El joven desmontó de un salto y abrazó a su prima. Luego se hizo atrás y miró, consternado, a su alrededor.

– Pero no he llegado a tiempo -dijo con desánimo-. Gracias a Dios por haberos amparado con Su manto protector.

– Los atacantes han huido a caballo dirigiéndose hacia el norte hace apenas unos minutos -informó Eadulf.

– Ciertamente los hemos visto -asintió el príncipe de Cnoc Áine, que lo miró, reparando en el acento sajón y la tonsura-. Mi tanist y la mitad de mis hombres han salido tras ellos. ¿Quiénes eran? ¿Uí Fidgente?

Fidelma debía reconocer que era natural suponerlo. De hecho, en aquella misma zona, en la propia capital de Finguine, Cnoc Áine, se había librado la batalla contra los Uí Fidgente hacía poco más de un año.

– Es difícil de creer, pero el príncipe de los Uí Fidgente se halla en Cashel, presumiblemente negociando la paz con mi hermano.

– Eso he oído -observó Finguine con un gesto serio que reflejaba la poca confianza que tenía en ello, pero enseguida se volvió hacia el abad Ségdae y le preguntó-: ¿Estáis malherido, padre abad?

Ségdae movió la cabeza para saludar al joven príncipe y contestó:

– No es más que una magulladura.

– ¿Han hecho daño a algún otro hermano? ¿Estáis todos bien?

– El mayor daño lo ha sufrido el pueblo -respondió el abad sin perder el gesto de angustia-. Han matado a un hermano y han magullado a otro como a mí.
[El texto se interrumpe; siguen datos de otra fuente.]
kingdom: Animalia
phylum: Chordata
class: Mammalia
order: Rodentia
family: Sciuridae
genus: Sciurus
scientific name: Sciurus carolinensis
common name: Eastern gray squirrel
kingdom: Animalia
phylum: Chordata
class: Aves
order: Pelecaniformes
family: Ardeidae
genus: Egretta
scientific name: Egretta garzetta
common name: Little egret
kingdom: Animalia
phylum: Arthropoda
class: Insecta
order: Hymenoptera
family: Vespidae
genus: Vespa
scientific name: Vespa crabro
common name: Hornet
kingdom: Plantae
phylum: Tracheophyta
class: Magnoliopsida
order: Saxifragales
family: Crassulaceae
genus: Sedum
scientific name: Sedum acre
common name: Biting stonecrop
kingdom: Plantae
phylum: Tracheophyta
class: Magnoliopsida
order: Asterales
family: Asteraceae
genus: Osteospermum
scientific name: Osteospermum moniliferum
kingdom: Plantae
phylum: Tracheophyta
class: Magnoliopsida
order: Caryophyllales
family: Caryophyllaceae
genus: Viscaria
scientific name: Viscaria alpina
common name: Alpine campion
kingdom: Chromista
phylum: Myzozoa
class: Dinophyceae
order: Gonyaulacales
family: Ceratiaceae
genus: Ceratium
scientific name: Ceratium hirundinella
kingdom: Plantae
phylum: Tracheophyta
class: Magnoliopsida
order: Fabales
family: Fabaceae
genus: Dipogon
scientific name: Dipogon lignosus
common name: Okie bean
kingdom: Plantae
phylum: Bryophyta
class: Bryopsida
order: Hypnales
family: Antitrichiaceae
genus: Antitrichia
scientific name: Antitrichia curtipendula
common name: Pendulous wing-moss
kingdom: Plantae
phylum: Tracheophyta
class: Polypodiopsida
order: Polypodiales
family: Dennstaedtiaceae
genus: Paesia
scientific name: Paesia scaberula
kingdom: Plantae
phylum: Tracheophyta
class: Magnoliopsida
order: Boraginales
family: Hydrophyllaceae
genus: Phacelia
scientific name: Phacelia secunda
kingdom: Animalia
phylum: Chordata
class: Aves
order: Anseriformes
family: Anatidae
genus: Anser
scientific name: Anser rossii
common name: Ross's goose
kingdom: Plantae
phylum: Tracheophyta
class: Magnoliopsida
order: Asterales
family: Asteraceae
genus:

Pero en el pueblo habrán matado a mucha gente. Y, mirad…

Finguine miró adónde le señalaba, al igual que los demás.

– ¡El árbol sagrado de nuestra raza…! ¡Lo han destruido! -exclamó Finguine con una mezcla de horror y de ira en el tono-. Correrá mucha sangre para pagar este agravio a los Eóghanacht. Es una declaración de guerra.

– Pero, ¿una guerra entre quiénes? -preguntó Fidelma a su pesar-. Antes hay que identificar a los culpables.

– Uí Fidgente -soltó Finguine-. Son el único pueblo que se beneficiaría de esto.

– Pero solamente es una suposición -señaló Fidelma-. No debemos actuar sin antes asegurarnos.

– Bueno, hemos capturado a uno de los asaltantes -les recordó Eadulf-. Interroguémosle para saber de quién recibe órdenes.